**DATA FOR THIS TASK**

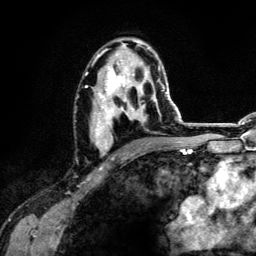
Breast MRI (dynamic contrast-enhanced), one axial slice. Position 75 of 134 along the scan axis. Cropped to one breast. Dynamic contrast-enhanced series, time point 2 of 6 at this slice position (early post-contrast). 3 T. TE 4.2 ms, TR 7.9 ms. 256 × 256 image matrix. Female patient.
Annotated regions visible in this slice (semi-automatically segmented with operator editing):
- enhancing-tissue mask used for the functional tumour volume (all voxels passing the contrast-enhancement thresholds inside the analysis volume; usually the tumour): bounding box <86,40,160,159> (left, top, right, bottom; pixels)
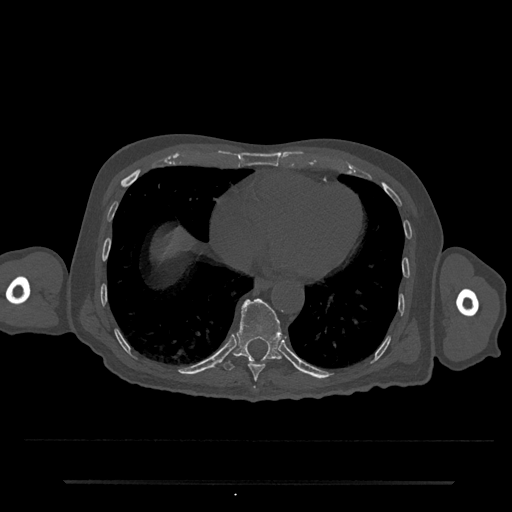
CT including the spine, one axial slice; position 336 of 797 along the scan axis; 120 kVp; bone window (W 1800 / L 400 HU); 0.5 mm slice thickness; 512 × 512 image matrix, field of view 427 × 427 mm. Male patient, age 74 years. Case-level facts recorded for this patient, not image findings: primary cancer: prostate.
Structures marked on this image (semi-automatic segmentation, software-assisted and operator-edited):
- T10 vertebra: box from (x=223, y=298) to (x=282, y=371) px
- T9 vertebra: (x=248, y=362)–(x=266, y=382)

**INSTRUCTIONS TO FOLLOW**
Please output, exactly as written, the lines above from the one holding "- enhancing-tissue mask" through the one holding "CT including the", both included, with the pictures omitted.

**SOLUTION FOR THIS EXERCISE**
- enhancing-tissue mask used for the functional tumour volume (all voxels passing the contrast-enhancement thresholds inside the analysis volume; usually the tumour): bounding box <86,40,160,159> (left, top, right, bottom; pixels)
CT including the spine, one axial slice; position 336 of 797 along the scan axis; 120 kVp; bone window (W 1800 / L 400 HU); 0.5 mm slice thickness; 512 × 512 image matrix, field of view 427 × 427 mm. Male patient, age 74 years. Case-level facts recorded for this patient, not image findings: primary cancer: prostate.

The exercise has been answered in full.